Ella sintió cómo la sangre se le espesaba en las entrañas, caliente y punzante. ¿Se atrevería a aceptar su propuesta, arriesgándose de ese modo a estar expuesta a su magnetismo, a sus propias necesidades pérfidas? ¿O era esta una oportunidad para demostrarle a él que no estaban hechos el uno para el otro, para acabar con esta locura de una vez por todas?

—Aceptaré, si entiendes que no siempre podré estar a tu disposición cuando tú quieras, y si prometes no meterme prisas o aprovecharte de…, mi inexperiencia. Saldré corriendo como un conejo asustado si lo haces.

—Seré la comprensión y la paciencia en persona. Ni siquiera verás mi red.

«De eso tengo miedo precisamente», pensó ella, emocionada y al mismo tiempo asustada.

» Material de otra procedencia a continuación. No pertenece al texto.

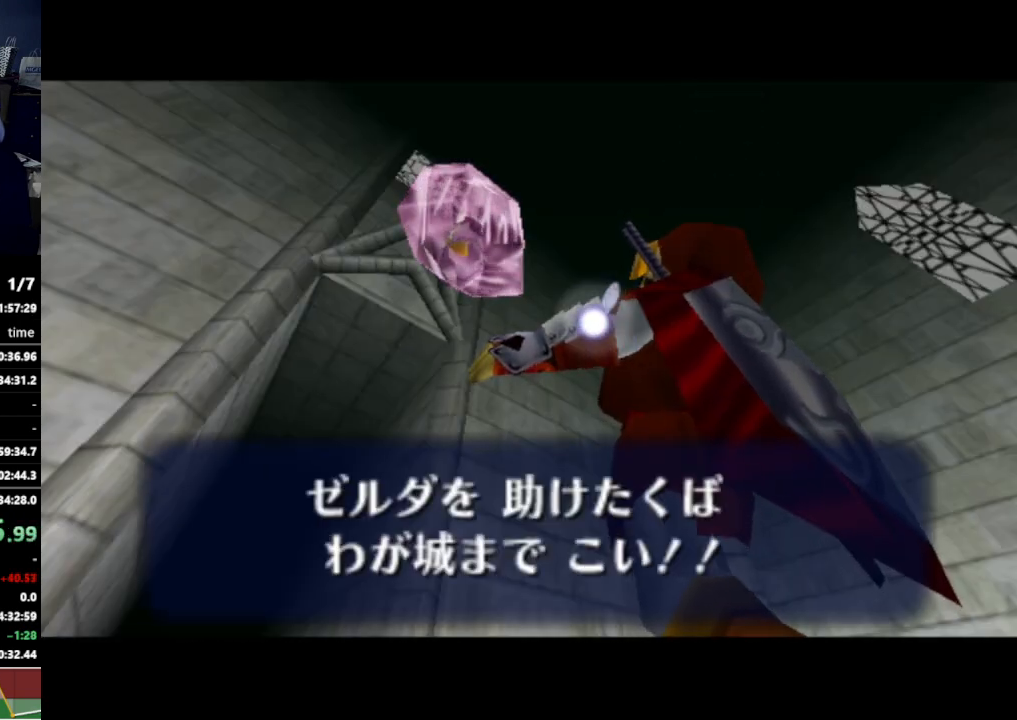
{"dt_ms": 500, "buttons": [], "left_stick": "center", "right_stick": "center", "events": [[33, "A", "down"], [67, "A", "up"], [67, "B", "down"], [100, "A", "down"], [100, "B", "up"], [133, "A", "up"], [167, "B", "down"], [200, "B", "up"], [233, "A", "down"], [267, "A", "up"]]}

—Hay una cosa más… una cosa que quiero que me prometas.

—Lo que quieras.

—Que dejes de llamarme «Gitana».

Él se rio. Su risa fue un sonido enriquecedor, profundo, que tantas veces había rezado poder oír de nuevo.

—Lo prometo. ¿Trato hecho?

—Trato hecho —dijo ella, con los nervios de punta—. Ahora tengo que volver al trabajo.

Mary sabía que él la seguía con la mirada mientras regresaba a campo traviesa. No lo culparía si se lo estuviera pensando mejor. ¿Cómo podía desearla con esos pantalones y esa camisa de franela holgada, con el pelo suelto sobre los hombros como el de una indígena americana? No había ido muy lejos, cuando recordó una cosa. Se giró sobre sus talones.

—¿Y qué pasa con Lucy?

—¿Lucy? —Percy frunció el ceño, como si le costara recordar aquel nombre—. ¡Ah, Lucy! —dijo—. Le dije anoche que hay otra persona.

Mary se quedó de piedra.

—¿Le dijiste quién era?

—No, se lo ahorré. Parecía que no quería saber quién era. Le dije que era alguien a quien había querido toda la vida y que pensaba casarme con ella. Se ha ido esta mañana temprano. Ya no la veremos más por aquí.